(Job 1)
Decide whether each statement (a), (b), and (c) agrees with the passage on federal aid to states. For each, answer yes or no and quote the exact words of the passage that decide it.
(a) The State Fiscal Stabilization Fund in the 2009 stimulus allocated 39% of its funds based on total population.
(b) Most states are large enough for a single state's irresponsibility to make a difference in the overall level of state budgetary problems.
(c) The passage concludes that the problem is moral hazard rather than policy uncertainty.

(Selected excerpt)
*** Begin section ***

I don't understand how this is supposed to work. Granted, I can imagine how aid to states done badly would create moral hazard. If the amount each state receives depends in part on its financial difficulties, then you certainly get moral hazard; states have more of an incentive to run their finances into the ground in the hope of obtaining bailout money. But aid doesn't have to work that way to be effective. During a recession as deep and prolonged as this one, virtually every state is suffering from financial problems. At the margin, aid based on a simple metric like population would do a great deal of good without creating any moral hazard at all. And indeed, the tragically underfunded State Fiscal Stabilization Fund in the 2009 stimulus allocated funds to each state based almost entirely on population: 61% on school and college-aged population (5 to 24), and 39% on total population.

You might argue that since the decision to rescue states at all is a result of poor budgetary planning by the states, there are still some perverse incentives implicit in aid. Remember, however, that providing aid to states is a national decision. A single state's irresponsibility only improves its prospects to the extent that it makes some difference in the overall level of state budgetary problems in the US. Most states are too small for this to be relevant at all. Perhaps it's a minimal issue for California or Texas, but even then it could be eliminated entirely by including a small penalty for having a higher deficit than other states. (This would, of course, diminish the efficiency of the policy a little, as states that need aid the most would receive slightly less.) It could also be eliminated by making aid automatic in future recessions, conditional on a certain level of unemployment or decline in GDP.

Perhaps the possibility that federal aid will render stabilization funds unnecessary makes states less likely to accumulate them. Note, however, that if federal aid was automatic (or even highly likely) in bad economic times, this wouldn't be an issue; federal transfers would lower the need for stabilization funds, making smaller funds efficient. Inefficiency only arises when the federal response to recessions is inconsistent—in other words, the problem is policy uncertainty, not moral hazard.

*** End section ***

(Job 2)
Reproduce the records word for word, beginning at the start of the records and ending with the line that contains "他们对品牌的好感与忠诚度。".

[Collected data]

*** Begin section ***

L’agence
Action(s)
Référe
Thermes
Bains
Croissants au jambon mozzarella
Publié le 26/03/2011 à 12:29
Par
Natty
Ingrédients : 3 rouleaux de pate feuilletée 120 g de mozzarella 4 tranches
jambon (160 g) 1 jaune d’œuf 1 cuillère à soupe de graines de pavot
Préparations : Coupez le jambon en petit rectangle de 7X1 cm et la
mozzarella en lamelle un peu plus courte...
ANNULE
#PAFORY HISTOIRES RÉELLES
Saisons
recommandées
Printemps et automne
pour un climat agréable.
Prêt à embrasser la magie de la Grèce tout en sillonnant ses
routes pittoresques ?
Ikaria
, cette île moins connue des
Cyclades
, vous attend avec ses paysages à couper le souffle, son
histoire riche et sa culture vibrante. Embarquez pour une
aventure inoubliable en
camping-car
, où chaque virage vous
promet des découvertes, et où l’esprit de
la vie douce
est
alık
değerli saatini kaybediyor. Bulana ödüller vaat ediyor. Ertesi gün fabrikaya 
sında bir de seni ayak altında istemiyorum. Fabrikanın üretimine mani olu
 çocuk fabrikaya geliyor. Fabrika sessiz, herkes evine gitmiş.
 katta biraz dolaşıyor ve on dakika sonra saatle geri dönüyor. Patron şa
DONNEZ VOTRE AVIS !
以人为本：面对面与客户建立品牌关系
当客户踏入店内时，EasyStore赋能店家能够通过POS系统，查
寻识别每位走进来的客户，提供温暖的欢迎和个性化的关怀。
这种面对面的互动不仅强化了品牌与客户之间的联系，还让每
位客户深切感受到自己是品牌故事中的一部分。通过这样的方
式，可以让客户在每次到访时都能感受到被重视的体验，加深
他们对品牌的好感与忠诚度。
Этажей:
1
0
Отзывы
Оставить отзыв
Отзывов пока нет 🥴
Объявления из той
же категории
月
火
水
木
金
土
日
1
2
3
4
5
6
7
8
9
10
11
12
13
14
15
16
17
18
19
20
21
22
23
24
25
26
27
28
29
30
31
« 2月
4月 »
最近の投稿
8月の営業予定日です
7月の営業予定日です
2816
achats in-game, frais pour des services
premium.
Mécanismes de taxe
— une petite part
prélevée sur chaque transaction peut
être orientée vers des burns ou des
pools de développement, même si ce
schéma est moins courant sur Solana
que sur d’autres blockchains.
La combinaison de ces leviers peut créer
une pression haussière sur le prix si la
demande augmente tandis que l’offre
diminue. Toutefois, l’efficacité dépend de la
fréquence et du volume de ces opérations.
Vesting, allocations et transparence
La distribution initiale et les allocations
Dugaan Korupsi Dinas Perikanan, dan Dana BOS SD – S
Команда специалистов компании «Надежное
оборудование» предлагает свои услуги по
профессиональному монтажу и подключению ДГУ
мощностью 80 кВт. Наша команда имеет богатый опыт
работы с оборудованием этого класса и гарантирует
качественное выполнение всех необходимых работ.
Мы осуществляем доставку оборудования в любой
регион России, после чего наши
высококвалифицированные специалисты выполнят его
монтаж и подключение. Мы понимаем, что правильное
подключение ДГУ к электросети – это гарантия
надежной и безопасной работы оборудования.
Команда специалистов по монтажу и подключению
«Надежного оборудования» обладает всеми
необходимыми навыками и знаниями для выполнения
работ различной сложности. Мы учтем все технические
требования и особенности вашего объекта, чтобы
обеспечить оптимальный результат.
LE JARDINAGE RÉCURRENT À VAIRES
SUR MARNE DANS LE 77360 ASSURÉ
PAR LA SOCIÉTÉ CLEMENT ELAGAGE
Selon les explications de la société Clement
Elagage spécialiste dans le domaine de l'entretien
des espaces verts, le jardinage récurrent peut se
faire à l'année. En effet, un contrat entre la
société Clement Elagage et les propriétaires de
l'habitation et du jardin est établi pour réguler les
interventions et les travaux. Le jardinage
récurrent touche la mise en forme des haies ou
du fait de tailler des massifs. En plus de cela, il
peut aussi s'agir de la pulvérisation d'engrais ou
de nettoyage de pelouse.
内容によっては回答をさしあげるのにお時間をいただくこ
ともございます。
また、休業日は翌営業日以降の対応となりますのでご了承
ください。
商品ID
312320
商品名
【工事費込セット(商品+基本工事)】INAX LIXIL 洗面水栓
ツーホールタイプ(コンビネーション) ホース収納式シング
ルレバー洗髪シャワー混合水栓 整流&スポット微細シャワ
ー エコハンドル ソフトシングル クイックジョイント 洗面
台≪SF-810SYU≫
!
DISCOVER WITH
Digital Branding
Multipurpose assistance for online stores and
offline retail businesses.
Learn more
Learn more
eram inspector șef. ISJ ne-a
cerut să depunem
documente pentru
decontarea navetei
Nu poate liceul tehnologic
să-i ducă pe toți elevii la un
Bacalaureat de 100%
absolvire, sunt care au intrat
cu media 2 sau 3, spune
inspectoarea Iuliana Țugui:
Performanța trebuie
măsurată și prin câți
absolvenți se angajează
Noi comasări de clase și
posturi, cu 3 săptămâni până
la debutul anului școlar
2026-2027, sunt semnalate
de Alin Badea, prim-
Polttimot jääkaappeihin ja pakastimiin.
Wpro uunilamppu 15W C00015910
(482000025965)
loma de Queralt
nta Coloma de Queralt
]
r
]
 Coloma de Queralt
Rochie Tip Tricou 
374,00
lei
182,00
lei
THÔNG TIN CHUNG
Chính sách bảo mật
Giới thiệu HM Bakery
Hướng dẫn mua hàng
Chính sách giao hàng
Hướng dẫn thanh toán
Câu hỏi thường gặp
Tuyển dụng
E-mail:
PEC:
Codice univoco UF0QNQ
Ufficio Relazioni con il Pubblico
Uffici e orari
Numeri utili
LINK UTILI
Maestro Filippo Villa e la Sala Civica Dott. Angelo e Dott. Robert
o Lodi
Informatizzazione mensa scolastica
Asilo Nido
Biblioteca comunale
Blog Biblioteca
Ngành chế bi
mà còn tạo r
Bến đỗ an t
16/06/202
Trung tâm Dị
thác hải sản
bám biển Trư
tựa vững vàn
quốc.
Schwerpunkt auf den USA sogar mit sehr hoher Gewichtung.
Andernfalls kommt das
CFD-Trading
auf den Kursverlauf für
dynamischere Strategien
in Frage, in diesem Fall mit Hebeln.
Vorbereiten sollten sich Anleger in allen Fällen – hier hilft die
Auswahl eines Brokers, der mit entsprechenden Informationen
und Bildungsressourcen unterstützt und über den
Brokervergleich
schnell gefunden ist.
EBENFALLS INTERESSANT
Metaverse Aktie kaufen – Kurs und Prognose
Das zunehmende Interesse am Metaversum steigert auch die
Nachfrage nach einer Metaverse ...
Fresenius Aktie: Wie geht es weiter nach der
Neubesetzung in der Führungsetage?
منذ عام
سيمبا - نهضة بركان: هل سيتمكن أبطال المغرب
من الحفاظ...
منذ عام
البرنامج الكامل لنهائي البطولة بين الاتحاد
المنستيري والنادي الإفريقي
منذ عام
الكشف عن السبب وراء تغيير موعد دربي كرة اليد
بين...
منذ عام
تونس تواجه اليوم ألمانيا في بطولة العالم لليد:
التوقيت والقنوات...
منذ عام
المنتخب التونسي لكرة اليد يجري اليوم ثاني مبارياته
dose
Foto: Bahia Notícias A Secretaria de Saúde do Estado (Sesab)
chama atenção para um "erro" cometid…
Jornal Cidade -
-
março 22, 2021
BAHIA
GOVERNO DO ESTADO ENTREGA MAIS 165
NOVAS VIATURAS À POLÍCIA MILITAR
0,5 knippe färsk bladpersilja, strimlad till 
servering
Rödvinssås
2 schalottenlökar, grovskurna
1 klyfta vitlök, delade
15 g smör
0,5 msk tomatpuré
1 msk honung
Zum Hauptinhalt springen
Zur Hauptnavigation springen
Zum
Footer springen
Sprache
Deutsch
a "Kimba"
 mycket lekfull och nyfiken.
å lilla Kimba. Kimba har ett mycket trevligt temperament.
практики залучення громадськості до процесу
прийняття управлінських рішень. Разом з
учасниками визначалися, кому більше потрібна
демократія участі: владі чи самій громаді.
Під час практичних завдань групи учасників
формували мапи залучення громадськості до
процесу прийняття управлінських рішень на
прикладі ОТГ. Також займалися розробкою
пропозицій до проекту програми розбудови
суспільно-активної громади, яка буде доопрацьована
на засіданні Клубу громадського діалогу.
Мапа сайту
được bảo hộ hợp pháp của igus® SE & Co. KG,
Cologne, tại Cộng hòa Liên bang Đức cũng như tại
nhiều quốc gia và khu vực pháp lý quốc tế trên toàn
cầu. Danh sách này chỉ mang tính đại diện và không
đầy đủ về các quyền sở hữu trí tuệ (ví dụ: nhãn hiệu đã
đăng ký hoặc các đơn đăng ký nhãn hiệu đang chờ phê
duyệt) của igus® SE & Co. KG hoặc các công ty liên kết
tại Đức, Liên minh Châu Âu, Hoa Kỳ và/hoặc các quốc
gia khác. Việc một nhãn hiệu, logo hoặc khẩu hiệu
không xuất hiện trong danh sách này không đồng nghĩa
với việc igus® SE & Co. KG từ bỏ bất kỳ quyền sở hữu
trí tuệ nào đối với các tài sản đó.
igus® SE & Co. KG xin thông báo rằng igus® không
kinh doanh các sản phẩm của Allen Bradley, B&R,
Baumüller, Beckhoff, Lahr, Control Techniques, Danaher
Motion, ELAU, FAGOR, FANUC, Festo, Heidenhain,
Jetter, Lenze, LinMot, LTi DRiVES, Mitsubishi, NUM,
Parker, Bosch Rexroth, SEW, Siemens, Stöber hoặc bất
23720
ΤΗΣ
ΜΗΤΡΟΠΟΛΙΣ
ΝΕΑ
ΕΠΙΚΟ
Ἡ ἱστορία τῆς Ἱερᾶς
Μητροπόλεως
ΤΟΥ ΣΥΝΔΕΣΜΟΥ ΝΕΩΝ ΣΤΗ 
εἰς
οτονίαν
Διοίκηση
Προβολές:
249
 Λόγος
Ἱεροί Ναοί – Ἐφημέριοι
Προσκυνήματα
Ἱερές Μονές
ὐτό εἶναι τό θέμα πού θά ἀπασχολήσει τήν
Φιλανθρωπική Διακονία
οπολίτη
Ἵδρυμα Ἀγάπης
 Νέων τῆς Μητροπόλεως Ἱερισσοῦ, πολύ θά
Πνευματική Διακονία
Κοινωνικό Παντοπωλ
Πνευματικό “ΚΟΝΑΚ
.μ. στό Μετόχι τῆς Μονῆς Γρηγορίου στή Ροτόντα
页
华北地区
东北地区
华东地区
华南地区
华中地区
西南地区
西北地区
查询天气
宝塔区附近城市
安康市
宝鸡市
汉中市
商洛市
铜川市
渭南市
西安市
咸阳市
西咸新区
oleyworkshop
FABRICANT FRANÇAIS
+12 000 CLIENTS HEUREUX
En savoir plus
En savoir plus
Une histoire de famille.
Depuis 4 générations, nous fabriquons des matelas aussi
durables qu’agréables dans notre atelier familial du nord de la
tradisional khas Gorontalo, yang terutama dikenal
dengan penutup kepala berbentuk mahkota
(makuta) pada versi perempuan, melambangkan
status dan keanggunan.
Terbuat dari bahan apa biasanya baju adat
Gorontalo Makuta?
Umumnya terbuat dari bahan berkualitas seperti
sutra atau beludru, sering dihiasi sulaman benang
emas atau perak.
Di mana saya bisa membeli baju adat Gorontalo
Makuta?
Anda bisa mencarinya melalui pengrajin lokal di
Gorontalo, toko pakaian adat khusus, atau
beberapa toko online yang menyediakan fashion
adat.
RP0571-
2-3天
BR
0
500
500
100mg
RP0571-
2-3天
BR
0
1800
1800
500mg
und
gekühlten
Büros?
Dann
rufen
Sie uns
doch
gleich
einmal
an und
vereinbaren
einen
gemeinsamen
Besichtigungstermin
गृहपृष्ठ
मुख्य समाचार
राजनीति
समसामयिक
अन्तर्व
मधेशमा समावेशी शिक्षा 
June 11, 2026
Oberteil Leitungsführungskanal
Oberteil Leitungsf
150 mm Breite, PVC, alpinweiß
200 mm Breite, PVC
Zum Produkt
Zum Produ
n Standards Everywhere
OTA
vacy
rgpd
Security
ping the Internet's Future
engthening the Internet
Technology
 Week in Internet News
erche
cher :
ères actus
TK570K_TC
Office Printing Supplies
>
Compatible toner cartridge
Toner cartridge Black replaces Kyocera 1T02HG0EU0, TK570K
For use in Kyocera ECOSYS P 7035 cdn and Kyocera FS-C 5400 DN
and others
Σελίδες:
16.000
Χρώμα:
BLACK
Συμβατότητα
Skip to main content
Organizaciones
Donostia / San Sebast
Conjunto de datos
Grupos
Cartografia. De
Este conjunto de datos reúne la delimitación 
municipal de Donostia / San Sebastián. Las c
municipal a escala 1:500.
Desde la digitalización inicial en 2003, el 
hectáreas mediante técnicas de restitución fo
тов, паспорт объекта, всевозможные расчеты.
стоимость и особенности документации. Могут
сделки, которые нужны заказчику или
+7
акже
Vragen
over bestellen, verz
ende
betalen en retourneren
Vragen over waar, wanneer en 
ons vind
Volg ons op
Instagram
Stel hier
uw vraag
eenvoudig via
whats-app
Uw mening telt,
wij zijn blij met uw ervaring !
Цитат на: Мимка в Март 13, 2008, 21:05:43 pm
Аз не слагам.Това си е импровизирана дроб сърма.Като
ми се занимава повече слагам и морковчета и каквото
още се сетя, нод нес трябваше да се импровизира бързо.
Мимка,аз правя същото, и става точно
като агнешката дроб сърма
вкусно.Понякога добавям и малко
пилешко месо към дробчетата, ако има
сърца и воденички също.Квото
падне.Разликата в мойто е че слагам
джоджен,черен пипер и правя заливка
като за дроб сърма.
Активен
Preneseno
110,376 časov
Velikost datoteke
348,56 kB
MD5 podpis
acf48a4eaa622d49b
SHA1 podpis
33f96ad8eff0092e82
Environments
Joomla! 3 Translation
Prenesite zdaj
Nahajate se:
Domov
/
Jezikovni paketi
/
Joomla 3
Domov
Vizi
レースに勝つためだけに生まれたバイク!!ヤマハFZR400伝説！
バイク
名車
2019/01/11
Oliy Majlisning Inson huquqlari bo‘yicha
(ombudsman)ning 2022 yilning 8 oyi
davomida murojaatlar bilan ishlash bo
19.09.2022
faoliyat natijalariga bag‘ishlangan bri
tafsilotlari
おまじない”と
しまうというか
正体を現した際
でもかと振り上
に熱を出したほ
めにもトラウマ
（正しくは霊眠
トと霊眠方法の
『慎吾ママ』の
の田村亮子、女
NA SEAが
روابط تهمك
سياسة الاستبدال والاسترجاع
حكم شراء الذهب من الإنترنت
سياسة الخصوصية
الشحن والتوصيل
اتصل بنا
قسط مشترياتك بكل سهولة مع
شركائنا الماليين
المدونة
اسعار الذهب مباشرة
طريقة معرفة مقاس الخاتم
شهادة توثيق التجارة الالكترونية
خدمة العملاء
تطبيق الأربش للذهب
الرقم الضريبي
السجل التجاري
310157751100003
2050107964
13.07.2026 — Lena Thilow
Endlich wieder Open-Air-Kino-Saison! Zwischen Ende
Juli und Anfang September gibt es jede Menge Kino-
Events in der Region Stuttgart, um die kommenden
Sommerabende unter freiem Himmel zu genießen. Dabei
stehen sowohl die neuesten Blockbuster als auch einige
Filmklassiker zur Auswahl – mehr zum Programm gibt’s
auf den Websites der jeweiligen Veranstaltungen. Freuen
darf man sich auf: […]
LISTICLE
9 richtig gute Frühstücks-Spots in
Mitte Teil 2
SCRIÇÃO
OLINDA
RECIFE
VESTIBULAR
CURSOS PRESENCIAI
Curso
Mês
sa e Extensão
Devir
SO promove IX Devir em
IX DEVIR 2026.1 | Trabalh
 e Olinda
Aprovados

*** End section ***

(Task answer 1)
(a) Yes: "61% on school and college-aged population (5 to 24), and 39% on total population."
(b) No: "Most states are too small for this to be relevant at all."
(c) No: "the problem is policy uncertainty, not moral hazard."

(Task answer 2)
L’agence
Action(s)
Référe
Thermes
Bains
Croissants au jambon mozzarella
Publié le 26/03/2011 à 12:29
Par
Natty
Ingrédients : 3 rouleaux de pate feuilletée 120 g de mozzarella 4 tranches
jambon (160 g) 1 jaune d’œuf 1 cuillère à soupe de graines de pavot
Préparations : Coupez le jambon en petit rectangle de 7X1 cm et la
mozzarella en lamelle un peu plus courte...
ANNULE
#PAFORY HISTOIRES RÉELLES
Saisons
recommandées
Printemps et automne
pour un climat agréable.
Prêt à embrasser la magie de la Grèce tout en sillonnant ses
routes pittoresques ?
Ikaria
, cette île moins connue des
Cyclades
, vous attend avec ses paysages à couper le souffle, son
histoire riche et sa culture vibrante. Embarquez pour une
aventure inoubliable en
camping-car
, où chaque virage vous
promet des découvertes, et où l’esprit de
la vie douce
est
alık
değerli saatini kaybediyor. Bulana ödüller vaat ediyor. Ertesi gün fabrikaya 
sında bir de seni ayak altında istemiyorum. Fabrikanın üretimine mani olu
 çocuk fabrikaya geliyor. Fabrika sessiz, herkes evine gitmiş.
 katta biraz dolaşıyor ve on dakika sonra saatle geri dönüyor. Patron şa
DONNEZ VOTRE AVIS !
以人为本：面对面与客户建立品牌关系
当客户踏入店内时，EasyStore赋能店家能够通过POS系统，查
寻识别每位走进来的客户，提供温暖的欢迎和个性化的关怀。
这种面对面的互动不仅强化了品牌与客户之间的联系，还让每
位客户深切感受到自己是品牌故事中的一部分。通过这样的方
式，可以让客户在每次到访时都能感受到被重视的体验，加深
他们对品牌的好感与忠诚度。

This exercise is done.